======== Data for this exercise

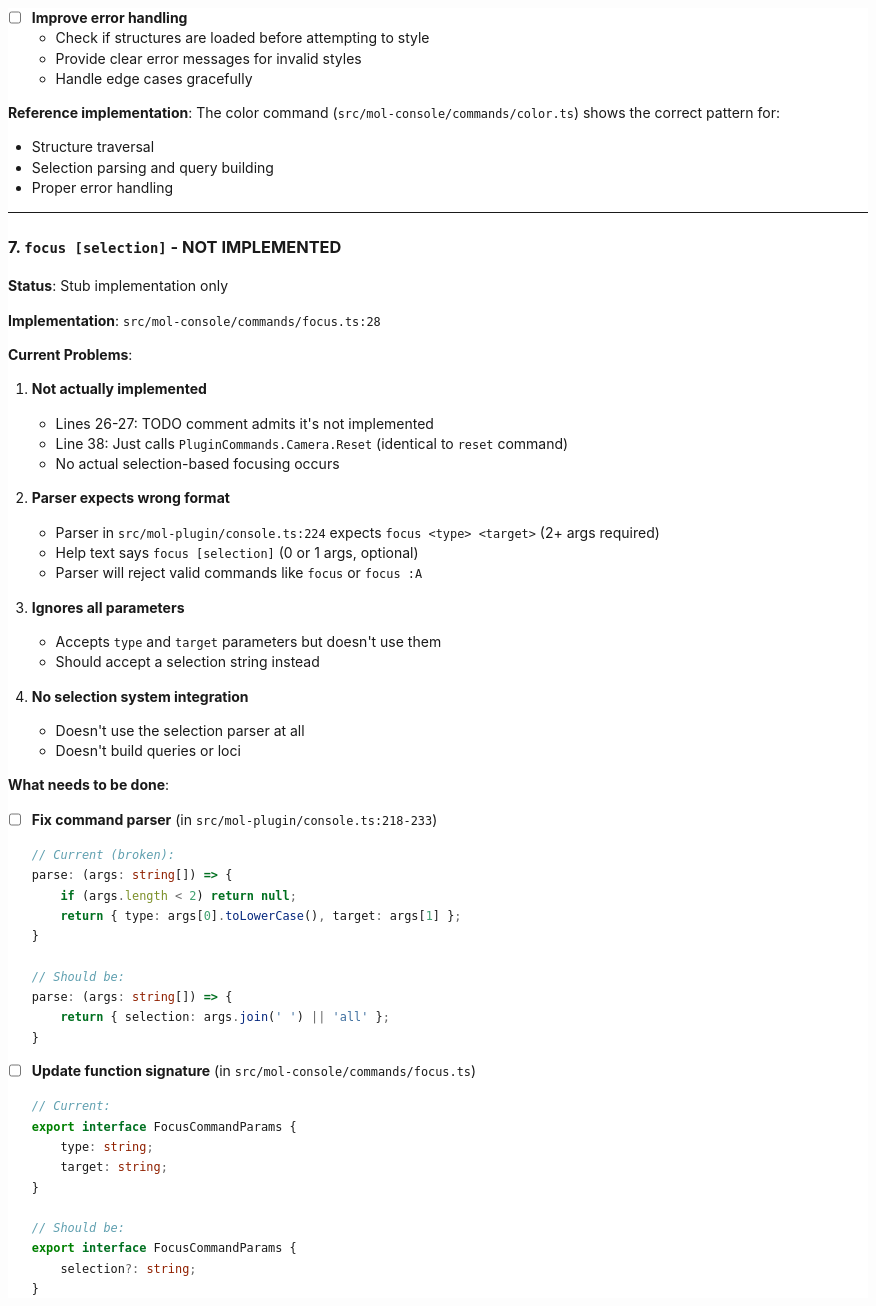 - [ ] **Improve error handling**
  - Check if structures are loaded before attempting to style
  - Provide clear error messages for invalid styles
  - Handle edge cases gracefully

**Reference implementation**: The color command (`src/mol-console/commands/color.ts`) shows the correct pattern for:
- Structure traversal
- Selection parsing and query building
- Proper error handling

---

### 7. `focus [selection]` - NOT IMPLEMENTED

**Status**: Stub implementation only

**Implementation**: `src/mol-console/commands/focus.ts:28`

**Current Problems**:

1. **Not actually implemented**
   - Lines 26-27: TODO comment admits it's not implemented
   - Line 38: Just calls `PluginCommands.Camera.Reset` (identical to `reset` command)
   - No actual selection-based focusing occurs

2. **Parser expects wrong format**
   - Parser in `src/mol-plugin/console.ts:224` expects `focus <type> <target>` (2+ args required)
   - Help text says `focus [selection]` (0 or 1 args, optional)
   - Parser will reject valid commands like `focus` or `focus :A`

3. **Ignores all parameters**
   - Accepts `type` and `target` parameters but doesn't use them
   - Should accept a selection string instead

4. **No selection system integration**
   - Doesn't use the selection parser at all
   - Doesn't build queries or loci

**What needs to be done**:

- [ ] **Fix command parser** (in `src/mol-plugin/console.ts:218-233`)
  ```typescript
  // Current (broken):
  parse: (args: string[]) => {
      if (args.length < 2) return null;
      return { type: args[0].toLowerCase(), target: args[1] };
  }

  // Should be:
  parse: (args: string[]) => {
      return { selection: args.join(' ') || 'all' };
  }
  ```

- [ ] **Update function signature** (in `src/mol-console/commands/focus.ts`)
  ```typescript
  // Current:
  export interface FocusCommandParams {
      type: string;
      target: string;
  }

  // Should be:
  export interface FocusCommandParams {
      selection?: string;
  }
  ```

================

■ **What you will do**
Which lines of the data include the string "args"? Copy each of them.

■ **Answer area**
   - Parser in `src/mol-plugin/console.ts:224` expects `focus <type> <target>` (2+ args required)
   - Help text says `focus [selection]` (0 or 1 args, optional)
  parse: (args: string[]) => {
      if (args.length < 2) return null;
      return { type: args[0].toLowerCase(), target: args[1] };
  parse: (args: string[]) => {
      return { selection: args.join(' ') || 'all' };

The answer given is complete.